◆ What to do:
Whenever the word "quick" turns up in a line below, that line should be copied.

*** Data extract Section Begins ***

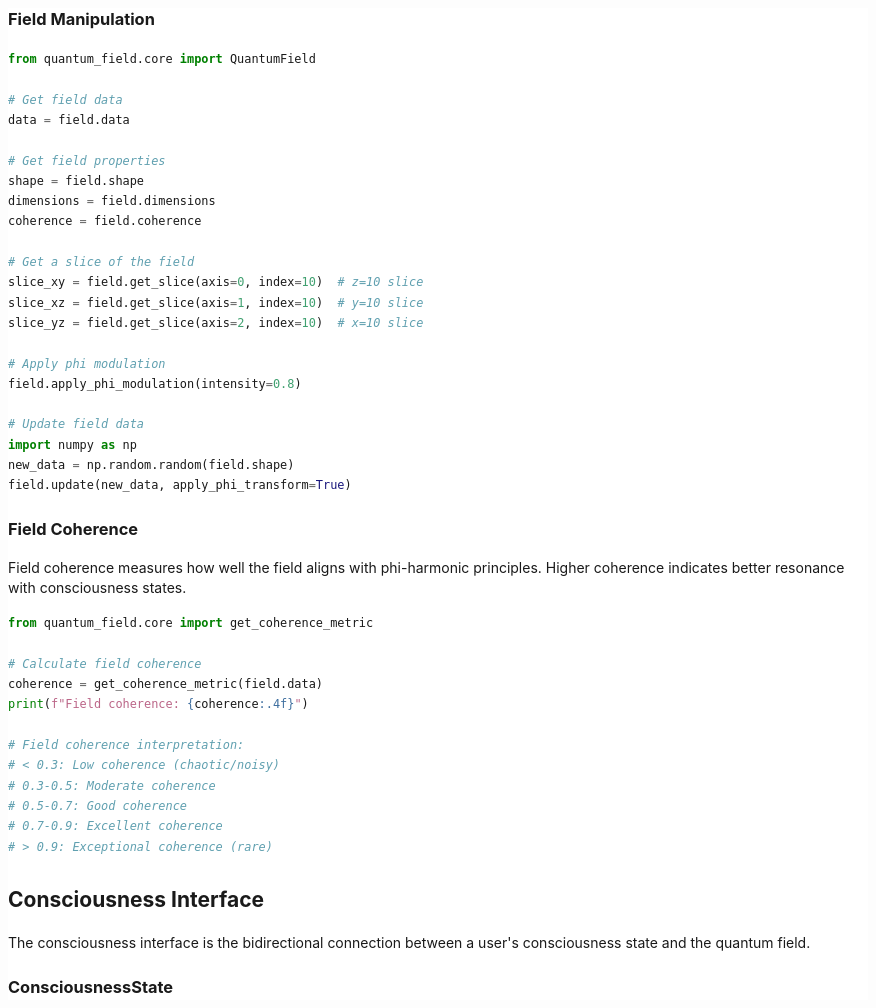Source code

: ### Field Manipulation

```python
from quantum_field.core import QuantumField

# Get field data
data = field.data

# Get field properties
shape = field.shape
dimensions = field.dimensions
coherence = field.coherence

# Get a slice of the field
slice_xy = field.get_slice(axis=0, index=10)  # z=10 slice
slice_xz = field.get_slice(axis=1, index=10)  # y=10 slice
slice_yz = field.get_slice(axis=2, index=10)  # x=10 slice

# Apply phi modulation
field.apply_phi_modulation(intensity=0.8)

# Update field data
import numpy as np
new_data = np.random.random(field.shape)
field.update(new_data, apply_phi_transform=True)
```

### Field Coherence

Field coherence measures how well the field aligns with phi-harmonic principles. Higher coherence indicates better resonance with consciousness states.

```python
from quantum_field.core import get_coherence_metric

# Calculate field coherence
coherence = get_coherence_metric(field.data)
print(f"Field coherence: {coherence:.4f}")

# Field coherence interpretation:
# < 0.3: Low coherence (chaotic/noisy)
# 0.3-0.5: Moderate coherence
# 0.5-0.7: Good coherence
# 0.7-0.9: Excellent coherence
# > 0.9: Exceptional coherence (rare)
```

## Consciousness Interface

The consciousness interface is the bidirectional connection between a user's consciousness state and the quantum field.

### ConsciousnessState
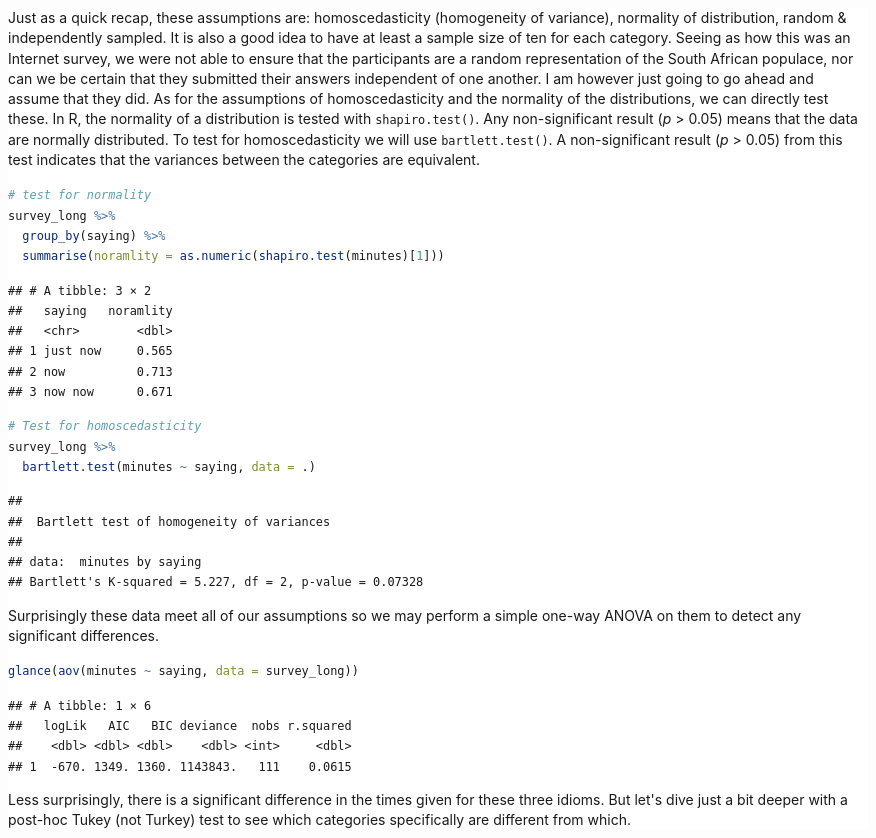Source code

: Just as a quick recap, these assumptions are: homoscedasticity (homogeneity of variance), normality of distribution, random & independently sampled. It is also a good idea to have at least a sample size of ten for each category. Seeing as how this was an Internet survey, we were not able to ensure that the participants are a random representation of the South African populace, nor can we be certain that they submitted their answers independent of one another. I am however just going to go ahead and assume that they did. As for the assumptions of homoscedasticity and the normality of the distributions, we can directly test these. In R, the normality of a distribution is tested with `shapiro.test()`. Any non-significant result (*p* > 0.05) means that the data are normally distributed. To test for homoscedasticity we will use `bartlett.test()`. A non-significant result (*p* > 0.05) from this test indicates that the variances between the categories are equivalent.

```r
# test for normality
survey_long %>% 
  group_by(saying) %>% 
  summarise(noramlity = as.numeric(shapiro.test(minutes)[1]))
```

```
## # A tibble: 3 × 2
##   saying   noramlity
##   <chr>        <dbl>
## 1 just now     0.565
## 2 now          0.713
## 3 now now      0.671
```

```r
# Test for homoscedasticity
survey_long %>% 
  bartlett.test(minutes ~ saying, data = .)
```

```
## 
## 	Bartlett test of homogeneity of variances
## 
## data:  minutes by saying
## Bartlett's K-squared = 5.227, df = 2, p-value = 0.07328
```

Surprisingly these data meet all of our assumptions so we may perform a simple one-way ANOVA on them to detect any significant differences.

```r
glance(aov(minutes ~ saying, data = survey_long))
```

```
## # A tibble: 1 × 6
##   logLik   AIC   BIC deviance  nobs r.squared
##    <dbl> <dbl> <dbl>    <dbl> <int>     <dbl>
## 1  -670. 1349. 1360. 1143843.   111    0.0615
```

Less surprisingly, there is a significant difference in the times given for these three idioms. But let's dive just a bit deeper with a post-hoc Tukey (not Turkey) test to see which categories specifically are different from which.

*** Data extract Section Ends ***
*** Data extract Section Begins ***

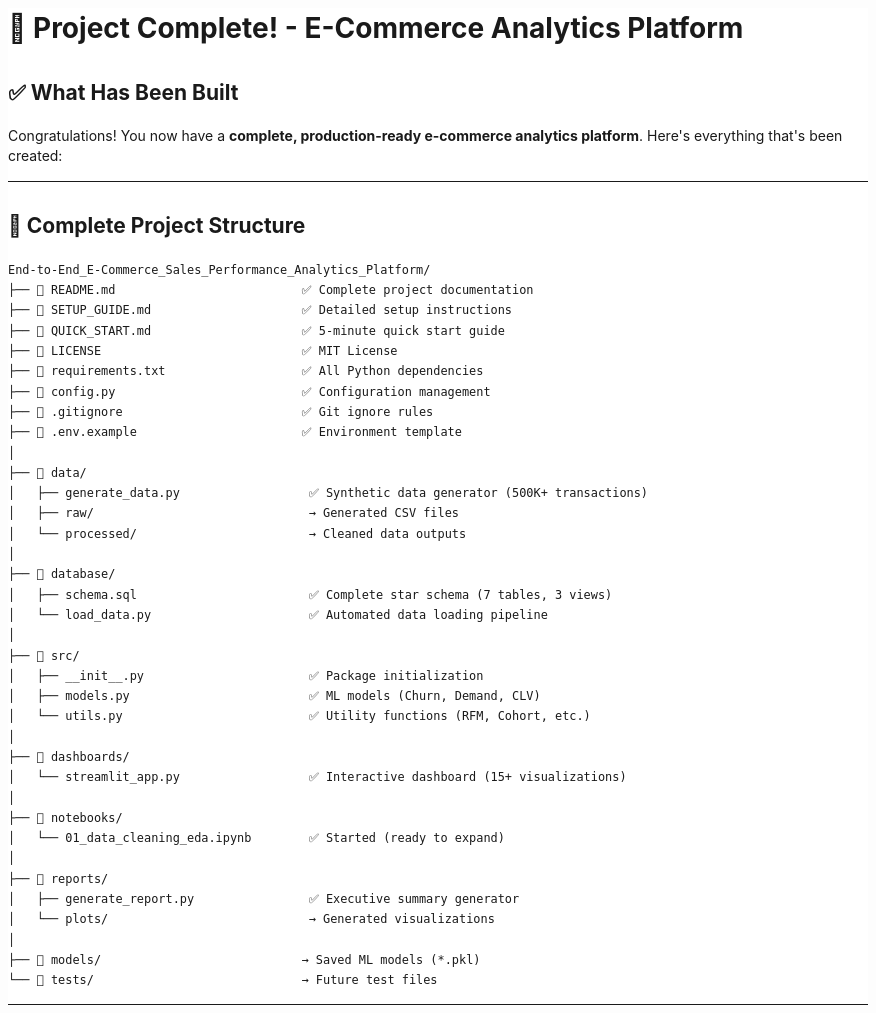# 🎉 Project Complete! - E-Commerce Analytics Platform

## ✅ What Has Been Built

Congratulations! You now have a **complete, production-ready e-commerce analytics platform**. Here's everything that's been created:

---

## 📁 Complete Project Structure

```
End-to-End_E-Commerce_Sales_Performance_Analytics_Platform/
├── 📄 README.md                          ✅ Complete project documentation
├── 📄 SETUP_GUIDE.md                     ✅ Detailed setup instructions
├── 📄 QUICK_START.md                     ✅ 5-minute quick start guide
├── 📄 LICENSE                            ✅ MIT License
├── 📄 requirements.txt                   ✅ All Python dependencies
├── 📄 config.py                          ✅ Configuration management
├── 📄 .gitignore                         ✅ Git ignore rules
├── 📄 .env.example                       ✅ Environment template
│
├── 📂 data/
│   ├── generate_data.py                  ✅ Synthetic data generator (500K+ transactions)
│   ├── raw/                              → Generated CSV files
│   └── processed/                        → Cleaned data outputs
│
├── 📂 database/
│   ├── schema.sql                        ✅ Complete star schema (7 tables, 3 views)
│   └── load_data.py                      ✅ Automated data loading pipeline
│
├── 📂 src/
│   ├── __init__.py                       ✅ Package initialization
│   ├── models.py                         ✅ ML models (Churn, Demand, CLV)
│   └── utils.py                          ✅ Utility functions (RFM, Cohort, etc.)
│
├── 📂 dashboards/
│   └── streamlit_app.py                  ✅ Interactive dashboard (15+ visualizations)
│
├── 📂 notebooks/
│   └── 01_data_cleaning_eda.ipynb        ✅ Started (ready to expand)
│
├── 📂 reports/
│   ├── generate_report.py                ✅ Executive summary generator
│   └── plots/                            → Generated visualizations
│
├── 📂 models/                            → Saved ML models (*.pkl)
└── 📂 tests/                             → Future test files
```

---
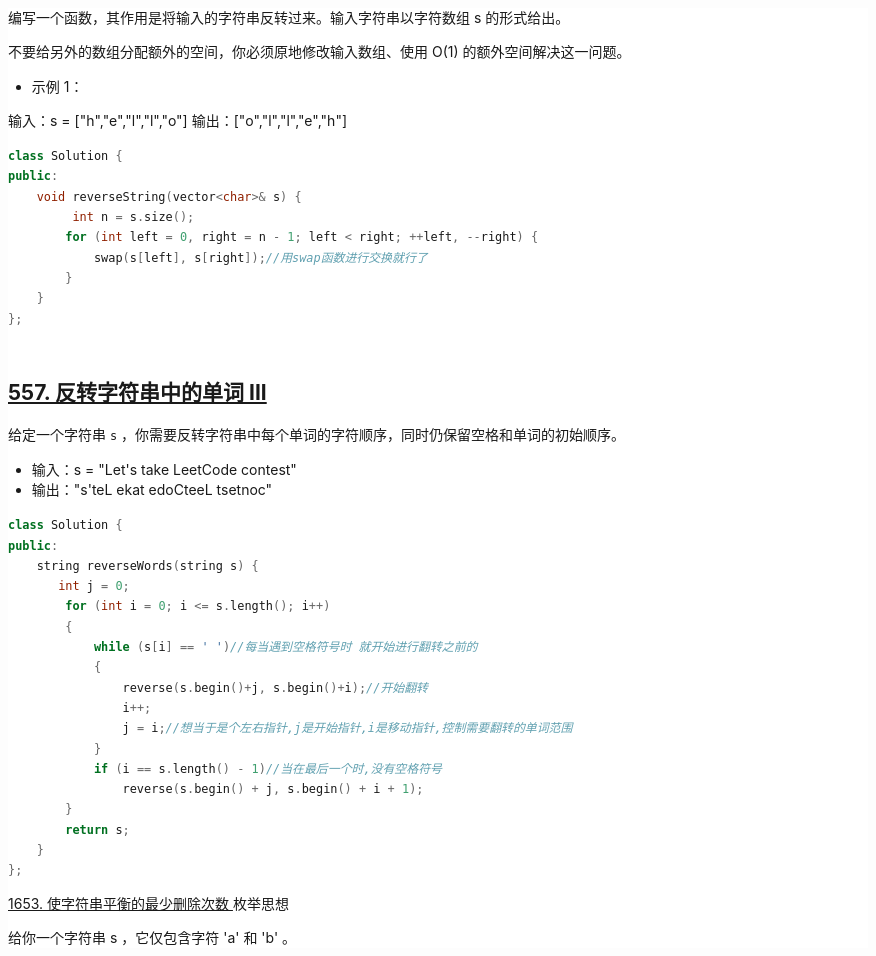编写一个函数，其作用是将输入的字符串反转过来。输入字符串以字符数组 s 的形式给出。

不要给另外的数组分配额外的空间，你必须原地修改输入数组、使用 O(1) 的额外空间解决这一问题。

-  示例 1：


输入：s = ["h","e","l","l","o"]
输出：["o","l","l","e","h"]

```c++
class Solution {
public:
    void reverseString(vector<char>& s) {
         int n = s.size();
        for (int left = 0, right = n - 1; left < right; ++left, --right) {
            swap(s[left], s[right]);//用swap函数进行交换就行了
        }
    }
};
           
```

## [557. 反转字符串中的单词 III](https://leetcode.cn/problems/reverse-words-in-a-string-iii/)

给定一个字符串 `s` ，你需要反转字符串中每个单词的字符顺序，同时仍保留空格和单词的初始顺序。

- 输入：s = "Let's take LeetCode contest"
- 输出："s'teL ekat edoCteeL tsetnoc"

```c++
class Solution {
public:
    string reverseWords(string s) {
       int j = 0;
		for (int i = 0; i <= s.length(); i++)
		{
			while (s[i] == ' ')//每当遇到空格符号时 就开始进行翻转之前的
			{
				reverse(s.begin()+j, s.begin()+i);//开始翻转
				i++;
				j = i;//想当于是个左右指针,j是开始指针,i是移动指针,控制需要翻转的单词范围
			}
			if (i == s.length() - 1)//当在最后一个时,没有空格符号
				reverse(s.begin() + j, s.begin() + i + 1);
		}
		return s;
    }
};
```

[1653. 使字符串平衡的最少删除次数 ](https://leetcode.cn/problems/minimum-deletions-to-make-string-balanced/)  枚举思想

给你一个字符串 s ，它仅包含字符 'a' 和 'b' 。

*** Data extract Section Ends ***

◆ Written solution:
: Just as a quick recap, these assumptions are: homoscedasticity (homogeneity of variance), normality of distribution, random & independently sampled. It is also a good idea to have at least a sample size of ten for each category. Seeing as how this was an Internet survey, we were not able to ensure that the participants are a random representation of the South African populace, nor can we be certain that they submitted their answers independent of one another. I am however just going to go ahead and assume that they did. As for the assumptions of homoscedasticity and the normality of the distributions, we can directly test these. In R, the normality of a distribution is tested with `shapiro.test()`. Any non-significant result (*p* > 0.05) means that the data are normally distributed. To test for homoscedasticity we will use `bartlett.test()`. A non-significant result (*p* > 0.05) from this test indicates that the variances between the categories are equivalent.
├── 📄 QUICK_START.md                     ✅ 5-minute quick start guide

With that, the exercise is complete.